Segundo Anani, a estátua de 8 metros de altura pode retratar Psamético 1º, que governou o Egito há mais de 2,5 mil anos, entre 664 e 610 antes de Cristo. Se confirmado, este será a maior escultura já descoberto do Período Tardio.

"Não vamos ser categóricos, mas há uma grande possibilidade de ser Psamético 1º", disse Anani.

Psamético 1º é conhecido por ter trazido estabilidade ao Egito, após anos de agitação. Ele governou a região por mais de 50 anos e cerca de 600 anos depois de Ramsés 2º.

Um time de arqueólogos egípcios e alemães encontrou na semana passada duas estátuas de faraós na zona arqueológica de Ain Shams, na antiga cidade de Heliópolis, que agora é um bairro da capital egípcia. A imagem gigante de quartzito foi localizada em frente ao portal do templo de Ramsés 2º, o que levantou as suspeitas de que a escultura retratasse este faraó.

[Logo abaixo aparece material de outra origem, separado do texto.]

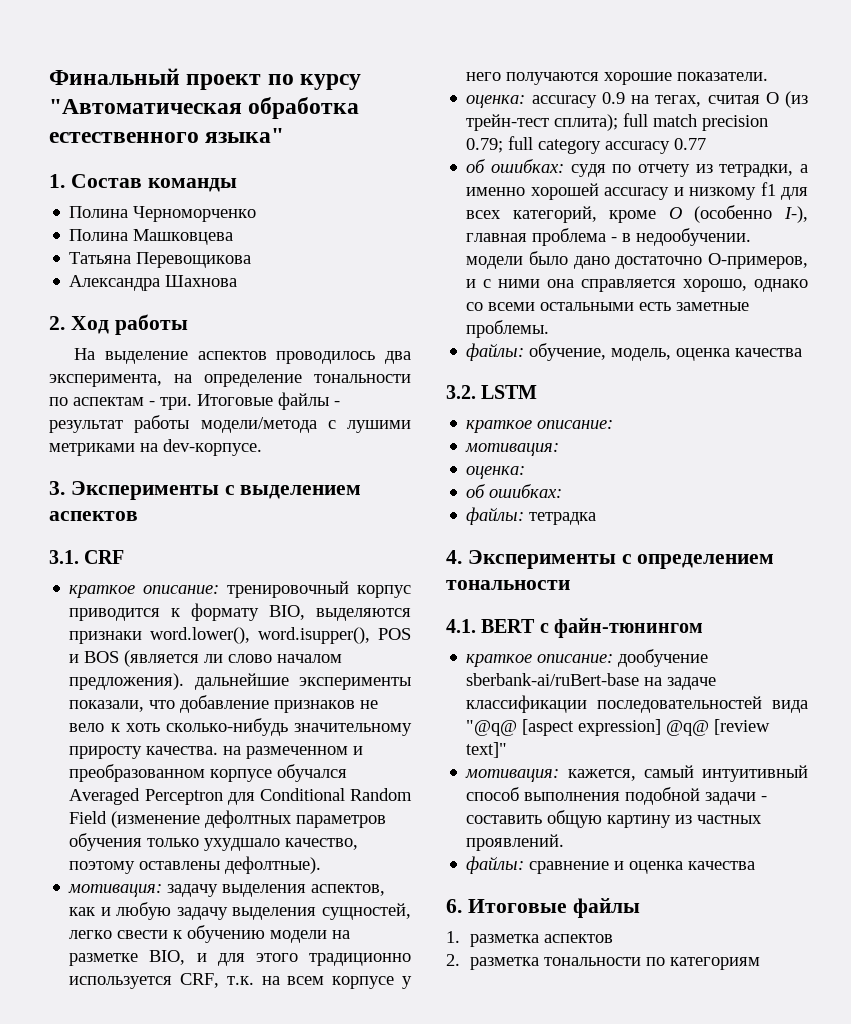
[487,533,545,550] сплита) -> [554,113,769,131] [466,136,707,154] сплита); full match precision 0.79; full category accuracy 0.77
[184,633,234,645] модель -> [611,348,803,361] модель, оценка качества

Depois de examinarem as peças, no entanto, arqueólogos encontram elementos característicos de outros períodos. Um deles seria a inscrição "Nebaa". Segundo Anani, apenas Psamético 1º ganhou o nome de Nebaa.

O ministro disse que ainda levará meses para a confirmação sobre a origem da estátua. A escultura foi encontrada ao lado de outra que retrataria em tamanho natural o rei Seti, filho de Ramsés 1º e o segundo faraó da mesma dinastia. Esta peça é feita de caliça e tem aproximadamente 80 centímetros.